The specific steps are:

(1) Read and dump the long and wide web page images;

(2) Carry out border filling to the original image; Given the border value of the parameter, the boundary value of the image is automatically filled in the extrapolation method as a constant pixel value, so that the picture close to the edge of the web page can be identified in the subsequent contour detection;

(3) Grayscale processing is performed on the multi-channel picture, the BGR three-color color space of the picture is converted into a grayscale space, and the converted single-channel picture is output;

(4) Perform the binarization operation of the gradient edge extraction of the image and the hysteresis threshold based on the Canny operator on the gray image;

(5) Morphological processing is performed, and the closed operation, erosion and expansion processing are performed by establishing an elliptical kernel function kernel, so that the image boundary is clear;

(6) Perform the first contour generation, establish a contour of a hierarchical tree structure, compress the contour information in the horizontal direction, the vertical direction, and the diagonal direction, and only retain the coordinates of the end point in this direction, that is, a rectangular contour has only 4 points. Save; according to the first contour information, suppress the contour area of the binarized image with a specific size, that is, suppress and reset the repeated coverage area of the specific contour in the binarized image; and perform contour generation again; The contours of very conventional sizes such as height, width, etc. are removed to complete the contour correction;

(7) Calculate the inscribed matrix of each contour, determine the range of the inscribed matrix of the contour in the original image, and transfer and output each contour area image to complete the image segmentation.

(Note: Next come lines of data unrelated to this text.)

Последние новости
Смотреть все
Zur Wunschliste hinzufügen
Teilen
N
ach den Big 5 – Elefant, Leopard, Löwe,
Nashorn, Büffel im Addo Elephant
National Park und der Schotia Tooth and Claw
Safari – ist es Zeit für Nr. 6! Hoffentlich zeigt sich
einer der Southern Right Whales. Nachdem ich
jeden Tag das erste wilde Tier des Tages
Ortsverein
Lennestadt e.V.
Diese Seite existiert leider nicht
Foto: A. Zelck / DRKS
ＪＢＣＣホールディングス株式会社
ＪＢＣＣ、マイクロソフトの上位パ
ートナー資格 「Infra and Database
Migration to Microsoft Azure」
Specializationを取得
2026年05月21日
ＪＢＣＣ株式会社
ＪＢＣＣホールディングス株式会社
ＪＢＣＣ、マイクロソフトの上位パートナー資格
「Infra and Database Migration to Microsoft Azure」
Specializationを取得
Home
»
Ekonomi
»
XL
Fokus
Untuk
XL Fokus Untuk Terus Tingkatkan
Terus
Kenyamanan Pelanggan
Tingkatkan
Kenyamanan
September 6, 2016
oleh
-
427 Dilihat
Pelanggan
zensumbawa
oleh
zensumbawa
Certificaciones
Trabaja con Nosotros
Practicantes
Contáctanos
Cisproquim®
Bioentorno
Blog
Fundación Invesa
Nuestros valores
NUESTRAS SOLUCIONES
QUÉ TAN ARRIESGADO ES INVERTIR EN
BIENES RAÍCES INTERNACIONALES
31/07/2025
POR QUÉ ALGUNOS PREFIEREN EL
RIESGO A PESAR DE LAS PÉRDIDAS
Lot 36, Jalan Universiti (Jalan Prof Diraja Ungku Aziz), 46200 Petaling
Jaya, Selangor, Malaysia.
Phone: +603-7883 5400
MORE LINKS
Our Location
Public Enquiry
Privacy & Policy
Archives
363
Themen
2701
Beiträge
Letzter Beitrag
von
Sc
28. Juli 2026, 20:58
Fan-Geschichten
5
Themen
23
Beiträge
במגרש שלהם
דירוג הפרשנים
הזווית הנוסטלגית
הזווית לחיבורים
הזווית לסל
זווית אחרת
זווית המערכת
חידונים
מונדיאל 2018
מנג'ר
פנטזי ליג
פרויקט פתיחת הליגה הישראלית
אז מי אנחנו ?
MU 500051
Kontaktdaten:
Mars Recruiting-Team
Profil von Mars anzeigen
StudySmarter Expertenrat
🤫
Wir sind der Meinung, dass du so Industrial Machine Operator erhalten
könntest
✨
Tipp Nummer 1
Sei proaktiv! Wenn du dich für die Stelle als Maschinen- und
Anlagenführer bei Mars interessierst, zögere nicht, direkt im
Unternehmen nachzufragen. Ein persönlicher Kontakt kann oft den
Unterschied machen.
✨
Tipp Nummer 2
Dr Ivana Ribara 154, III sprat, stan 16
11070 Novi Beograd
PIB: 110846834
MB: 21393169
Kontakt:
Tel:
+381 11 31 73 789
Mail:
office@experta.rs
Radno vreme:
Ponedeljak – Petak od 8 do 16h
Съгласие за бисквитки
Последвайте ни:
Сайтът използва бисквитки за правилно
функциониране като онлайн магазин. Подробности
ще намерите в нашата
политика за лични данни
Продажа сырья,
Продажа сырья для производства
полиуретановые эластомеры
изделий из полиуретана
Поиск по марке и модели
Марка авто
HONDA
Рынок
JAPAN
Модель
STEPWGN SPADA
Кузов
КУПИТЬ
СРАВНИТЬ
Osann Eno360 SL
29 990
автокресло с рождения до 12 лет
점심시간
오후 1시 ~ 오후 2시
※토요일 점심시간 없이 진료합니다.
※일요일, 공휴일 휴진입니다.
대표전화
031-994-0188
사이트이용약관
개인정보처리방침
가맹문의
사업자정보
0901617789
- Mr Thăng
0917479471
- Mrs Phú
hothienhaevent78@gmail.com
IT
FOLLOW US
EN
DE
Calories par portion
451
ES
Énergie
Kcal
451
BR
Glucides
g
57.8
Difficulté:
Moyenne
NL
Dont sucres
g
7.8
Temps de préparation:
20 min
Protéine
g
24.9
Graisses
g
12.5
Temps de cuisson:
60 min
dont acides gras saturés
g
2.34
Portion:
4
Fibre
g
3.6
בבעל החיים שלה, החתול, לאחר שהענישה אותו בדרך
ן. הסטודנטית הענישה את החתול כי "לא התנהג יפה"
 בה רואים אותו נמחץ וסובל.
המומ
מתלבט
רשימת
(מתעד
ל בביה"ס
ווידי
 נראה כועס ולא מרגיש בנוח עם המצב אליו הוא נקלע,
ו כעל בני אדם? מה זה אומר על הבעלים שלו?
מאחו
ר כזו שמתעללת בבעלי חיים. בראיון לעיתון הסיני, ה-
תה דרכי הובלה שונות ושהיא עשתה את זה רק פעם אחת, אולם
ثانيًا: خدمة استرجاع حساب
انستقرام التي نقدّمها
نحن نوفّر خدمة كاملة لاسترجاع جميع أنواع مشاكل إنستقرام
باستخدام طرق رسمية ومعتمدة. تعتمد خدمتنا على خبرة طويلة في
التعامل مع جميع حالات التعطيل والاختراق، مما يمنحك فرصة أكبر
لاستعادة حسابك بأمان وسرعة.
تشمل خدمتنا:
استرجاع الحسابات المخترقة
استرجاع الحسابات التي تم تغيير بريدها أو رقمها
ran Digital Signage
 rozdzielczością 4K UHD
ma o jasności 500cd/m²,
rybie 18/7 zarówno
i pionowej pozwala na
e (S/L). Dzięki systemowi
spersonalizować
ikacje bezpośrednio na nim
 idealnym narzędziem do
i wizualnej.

2. a kind of image segmentation method that is applicable to web page long picture wide picture according to claim 1, is characterized in that: described step (4) is specifically:

First, use a 5x5 Gaussian filter to filter the noise in the image, and use the sobel operator to calculate the first-order derivatives in the horizontal and vertical directions; secondly, perform non-maximum suppression on the derivative value of the image, and detect whether it is at each pixel. is the local maximum value in the field in the gradient direction, otherwise, zero-setting suppression processing is performed to obtain the image gradient value based on the canny operator; finally, the binarization of the hysteresis threshold is performed, and the upper limit maxVal and the lower limit minVal of the hysteresis threshold are given. Parameter, the edge is determined by the parameters maxVal and minVal: pixel gradient > maxVal must be an edge, reserved; pixel gradient < minVal must be non-edge, discarded; if it is between the two, if it is connected, it will be retained, and if it is not connected, it will be discarded.